The accounting treatment depends on the contract and the obligations of the buyers and sellers. However, the author believes that the buyer can rely by analogy on the guidance that sellers follow (e.g., ASC 606, Contracts with Customers) to determine the accounting treatment.
ASC 606 guidance requires that the seller identify if performance obligations in contracts containing software, hardware and cloud services are capable of being distinct and whether they are distinct within the context of the contract (ASC 606-10-25-21). For example, if the cloud software requires the hardware, and neither of them is capable of functioning without the seller’s services, then the elements of the contracts are not distinct. Another example is that the contract obligates the acquirer to buy the cloud software, hardware and services as a bundle. If so, the elements of the contract cannot be considered as distinct.
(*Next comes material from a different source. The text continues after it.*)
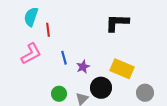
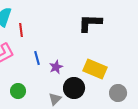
green circle: (59, 94) -> (18, 91), moved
ASC 606 requires that companies assess the relevant facts and circumstances to determine whether the elements of a contract are separate performance obligations.Companies can view related software, hardware and cloud-based services as a single performance obligation (based on ASC 606), if and only if they can demonstrate that they augment each other’s functionality significantly. Otherwise, they may conclude that they have separate performance obligations. In summary, acquirers of cloud-based arrangements account for contracts by analogy to sellers’ accounting policies and decisions.
Summary of Cloud-Based Arrangements Accounting
The schedule in Table 1 is a summary of accounting guidance for the accounting treatment of different elements of cloud-based arrangements on the financial statements, which this article covered earlier.
Accounting Issues of Cloud-based Arrangements From an Acquirer’s Perspective
This article expounded on some of the accounting issues related to the acquisition of cloud-based arrangements. Most of the accounting literature focuses on the revenue recognition of cloud-based services, whereas this article focused on the expense recognition of these contracts from the acquirers’ perspective.
Several FASB standards guide the accounting classification and disclosures of these contracts. Like many other areas of accounting, management needs to exercise judgment for capitalization and impairment of expenditures.